## SHORT EXERCISE 1
Reproduce the passage of the Adelaide travel account below, starting at "One Week in" and ending at "awkward to visit.".

## QUOTED PASSAGE
One Week in Adelaide
Many travellers to Australia, overlook Adelaide, South Australia as the poor cousin to the eastern states. Situated in an unfashionable corner of the globe, the city and surrounds have the reputation of too hot, too dry and too awkward to visit.
Welcome to my home city and state.
But for our Swiss relatives, Adelaide was where they spent their holidays this past week. Our challenge as the K-Team, was to be their tour-guides, showing them the many hidden (to the world) delights in and around Adelaide.
So, begin the adventures of the K-Team SA.
Shortly before the relatives arrived, panic of the brothers-K set in. Yes, we were going to the Barossa Valley. But where?
My husband and his brother P1 cobbled together a plan of the day; wine-tasting, sight-seeing, a bakery for lunch and of course, toilet stops at regular intervals.
We converged as the formidable family of ten at Williamstown, eventually in the carpark next to, yes, you guessed it, after a ninety-minute scenic drive through the city and hills, the toilets. Most of the group needed a coffee and although we’d been warned that on Sundays, many bakeries are closed, we found a most accommodating bakery-come-art gallery, where cappuccinos and chai teas revived us.
[Photo 1: Dummies in carpark]
Stuffed dummies, one of whom was named Cyril, waited by the stone wall of the carpark. The sign touted that they were part of a scarecrow trail that weekend. I guess they were doing their bit for tourism.
Energised, and, with the help of a most cooperative mobile phone navigation app, the K-Team whisked over to the Whispering Wall; a dam holding Adelaide’s water-supply. I wandered over to the wall while the others raced to the other side. My husband’s voice sounded as clear as if he were standing next to me. Eerie.
[Photo 2: Whispering Wall]
Next stop, and most important, Chateau Yaldara Winery, where we commenced our wine-sampling tour. Our Swiss visitors enjoyed their “schlucks” of Shiraz hosted by a sales girl with a broad Barossa-Australian accent. I relished the photographic delights of the historic mansion and feature fountain.
[Photo 3: Chateau Yaldara fountain]
Once again, the scarecrows were lurking around the garden.
[Photo 4: Scarecrows in garden]
Every road or laneway around here leads to a winery. The Barossa produces some of the best wine in the world. Nineteenth Century migrants from Prussia-Silesia (now East Germany and Poland) came to South Australia and settled in the Barossa around Tanunda. Some were my ancestors.
My husband told our visitors, ‘The Barossa has some of the oldest Shiraz vines in the world having been planted as early as 1847 by Johann Friedrich August Fiedler.’
The K-Team arrived at a tourist-crowded Jacobs Creek winery. This popular winery permitted five free tastings before paying for more. Happy with five small samples, the K-Team admired the view of vineyards, leaves turning autumnal gold and rows of vines stretching to the hills, plus a meander along the trails around the winery. Not to be out-done, scarecrows lounged in the lawns by the tennis court that sported over-sized tennis balls and racquets.
[Photos 5 &6 of Jacobs Creek Winery and surrounds with Scarecrows]
After purchasing supplies for Tuesday night’s party, we tested our breath with the complimentary breathalyser. All the K-team drivers were deemed safe to drive.

## DATA EXTRACT
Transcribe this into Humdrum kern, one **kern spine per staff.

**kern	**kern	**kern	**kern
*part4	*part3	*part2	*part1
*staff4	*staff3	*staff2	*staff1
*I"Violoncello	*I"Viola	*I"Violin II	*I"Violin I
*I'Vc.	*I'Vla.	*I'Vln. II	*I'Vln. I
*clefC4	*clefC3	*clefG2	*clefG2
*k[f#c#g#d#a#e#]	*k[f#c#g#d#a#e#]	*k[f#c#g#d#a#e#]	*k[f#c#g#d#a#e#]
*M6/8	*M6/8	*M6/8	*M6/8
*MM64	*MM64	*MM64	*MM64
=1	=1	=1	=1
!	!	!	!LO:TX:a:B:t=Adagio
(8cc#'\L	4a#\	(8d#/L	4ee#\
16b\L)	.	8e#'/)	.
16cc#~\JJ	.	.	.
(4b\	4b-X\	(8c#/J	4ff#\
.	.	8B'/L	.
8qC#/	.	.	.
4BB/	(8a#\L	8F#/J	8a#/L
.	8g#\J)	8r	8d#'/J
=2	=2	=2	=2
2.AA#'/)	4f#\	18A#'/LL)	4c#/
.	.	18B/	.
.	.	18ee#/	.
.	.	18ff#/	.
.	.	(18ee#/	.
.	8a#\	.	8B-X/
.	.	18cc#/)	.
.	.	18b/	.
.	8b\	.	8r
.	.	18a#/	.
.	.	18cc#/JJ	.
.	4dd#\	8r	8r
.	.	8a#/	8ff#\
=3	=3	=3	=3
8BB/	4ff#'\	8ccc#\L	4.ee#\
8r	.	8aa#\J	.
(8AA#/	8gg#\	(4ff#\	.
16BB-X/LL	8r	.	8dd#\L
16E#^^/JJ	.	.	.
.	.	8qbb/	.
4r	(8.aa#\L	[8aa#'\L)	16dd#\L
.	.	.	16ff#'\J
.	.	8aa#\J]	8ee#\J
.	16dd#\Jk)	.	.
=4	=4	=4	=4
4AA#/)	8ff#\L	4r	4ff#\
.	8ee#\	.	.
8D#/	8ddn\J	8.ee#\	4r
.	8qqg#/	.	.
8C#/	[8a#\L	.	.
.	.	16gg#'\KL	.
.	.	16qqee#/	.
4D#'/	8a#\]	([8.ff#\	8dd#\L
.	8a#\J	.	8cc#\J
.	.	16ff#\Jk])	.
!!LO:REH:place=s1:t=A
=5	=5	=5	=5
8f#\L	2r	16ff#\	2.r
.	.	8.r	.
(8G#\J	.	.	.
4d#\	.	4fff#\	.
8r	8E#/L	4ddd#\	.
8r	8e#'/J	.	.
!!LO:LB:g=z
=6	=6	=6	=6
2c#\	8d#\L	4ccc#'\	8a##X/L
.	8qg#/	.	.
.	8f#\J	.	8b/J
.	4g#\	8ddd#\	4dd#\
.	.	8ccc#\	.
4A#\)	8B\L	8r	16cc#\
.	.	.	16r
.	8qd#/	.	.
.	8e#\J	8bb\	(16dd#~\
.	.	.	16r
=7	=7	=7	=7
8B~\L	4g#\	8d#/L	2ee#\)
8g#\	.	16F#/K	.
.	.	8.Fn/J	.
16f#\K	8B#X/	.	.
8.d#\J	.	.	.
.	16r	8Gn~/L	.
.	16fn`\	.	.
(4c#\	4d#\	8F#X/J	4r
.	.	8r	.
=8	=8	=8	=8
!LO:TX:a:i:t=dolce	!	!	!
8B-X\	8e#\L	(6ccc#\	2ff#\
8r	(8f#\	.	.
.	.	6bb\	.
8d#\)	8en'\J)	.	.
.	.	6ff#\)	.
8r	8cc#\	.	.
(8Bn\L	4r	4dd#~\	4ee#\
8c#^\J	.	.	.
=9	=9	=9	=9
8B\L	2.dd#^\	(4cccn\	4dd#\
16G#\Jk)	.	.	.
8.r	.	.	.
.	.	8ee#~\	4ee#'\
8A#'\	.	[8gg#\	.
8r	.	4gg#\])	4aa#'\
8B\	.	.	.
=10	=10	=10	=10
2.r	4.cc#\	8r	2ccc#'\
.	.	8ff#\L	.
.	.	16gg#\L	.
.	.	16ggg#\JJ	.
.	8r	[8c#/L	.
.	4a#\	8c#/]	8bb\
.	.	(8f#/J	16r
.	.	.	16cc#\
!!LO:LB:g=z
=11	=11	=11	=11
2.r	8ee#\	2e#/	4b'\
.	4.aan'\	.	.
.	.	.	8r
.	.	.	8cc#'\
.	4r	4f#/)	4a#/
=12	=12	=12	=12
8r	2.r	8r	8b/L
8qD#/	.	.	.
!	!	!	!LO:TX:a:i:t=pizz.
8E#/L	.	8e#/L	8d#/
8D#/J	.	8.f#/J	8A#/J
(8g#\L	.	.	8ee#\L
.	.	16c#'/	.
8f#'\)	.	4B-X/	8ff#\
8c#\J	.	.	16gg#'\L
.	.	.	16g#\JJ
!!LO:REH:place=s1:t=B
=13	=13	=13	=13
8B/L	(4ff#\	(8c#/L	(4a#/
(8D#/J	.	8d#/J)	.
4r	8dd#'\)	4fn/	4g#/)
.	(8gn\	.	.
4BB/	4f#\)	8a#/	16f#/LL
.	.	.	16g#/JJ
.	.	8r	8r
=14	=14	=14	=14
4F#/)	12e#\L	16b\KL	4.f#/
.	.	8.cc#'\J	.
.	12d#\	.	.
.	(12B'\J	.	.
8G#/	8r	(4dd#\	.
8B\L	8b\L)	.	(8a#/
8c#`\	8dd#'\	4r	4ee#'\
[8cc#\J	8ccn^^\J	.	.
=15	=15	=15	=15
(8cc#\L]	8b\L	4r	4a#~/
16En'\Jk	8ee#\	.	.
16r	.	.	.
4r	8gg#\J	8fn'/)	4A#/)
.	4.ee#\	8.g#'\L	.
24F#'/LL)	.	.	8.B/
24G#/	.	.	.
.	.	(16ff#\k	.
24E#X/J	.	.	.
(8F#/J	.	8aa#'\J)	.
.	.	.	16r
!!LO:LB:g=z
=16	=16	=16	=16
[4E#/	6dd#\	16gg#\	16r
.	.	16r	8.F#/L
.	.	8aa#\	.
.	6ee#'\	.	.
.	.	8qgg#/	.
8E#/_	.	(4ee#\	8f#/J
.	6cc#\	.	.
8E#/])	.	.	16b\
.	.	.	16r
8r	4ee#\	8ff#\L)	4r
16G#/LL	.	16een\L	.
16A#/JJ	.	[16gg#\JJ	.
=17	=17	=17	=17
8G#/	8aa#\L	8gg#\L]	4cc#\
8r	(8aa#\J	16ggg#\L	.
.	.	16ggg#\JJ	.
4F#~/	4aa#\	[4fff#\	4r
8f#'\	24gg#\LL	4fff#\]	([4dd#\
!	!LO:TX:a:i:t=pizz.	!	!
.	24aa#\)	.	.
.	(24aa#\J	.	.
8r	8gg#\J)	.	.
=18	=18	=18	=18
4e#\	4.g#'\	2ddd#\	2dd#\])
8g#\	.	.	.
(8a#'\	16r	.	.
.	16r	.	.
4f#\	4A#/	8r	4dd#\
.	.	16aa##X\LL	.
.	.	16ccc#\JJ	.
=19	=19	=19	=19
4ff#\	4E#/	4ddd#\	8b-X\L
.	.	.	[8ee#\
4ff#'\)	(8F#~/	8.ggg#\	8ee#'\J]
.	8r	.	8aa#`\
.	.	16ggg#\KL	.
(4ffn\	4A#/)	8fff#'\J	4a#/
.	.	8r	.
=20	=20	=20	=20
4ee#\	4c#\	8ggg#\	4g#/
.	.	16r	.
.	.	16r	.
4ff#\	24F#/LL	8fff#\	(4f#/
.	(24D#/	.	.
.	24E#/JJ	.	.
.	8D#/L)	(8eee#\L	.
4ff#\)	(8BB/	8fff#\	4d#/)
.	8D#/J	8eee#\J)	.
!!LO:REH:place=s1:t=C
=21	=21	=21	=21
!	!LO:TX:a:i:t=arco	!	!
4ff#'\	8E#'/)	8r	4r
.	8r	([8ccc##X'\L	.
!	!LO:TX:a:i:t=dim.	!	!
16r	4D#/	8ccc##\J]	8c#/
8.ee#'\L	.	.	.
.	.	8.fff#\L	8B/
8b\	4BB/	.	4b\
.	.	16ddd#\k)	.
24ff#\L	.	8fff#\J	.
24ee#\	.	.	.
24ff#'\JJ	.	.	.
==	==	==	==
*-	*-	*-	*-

## SHORT EXERCISE 2
List every line of the records above that contains the string "kern", matching its case exactly.

## WRITTEN ANSWER 1
One Week in Adelaide
Many travellers to Australia, overlook Adelaide, South Australia as the poor cousin to the eastern states. Situated in an unfashionable corner of the globe, the city and surrounds have the reputation of too hot, too dry and too awkward to visit.

## WRITTEN ANSWER 2
Transcribe this into Humdrum kern, one **kern spine per staff.
**kern	**kern	**kern	**kern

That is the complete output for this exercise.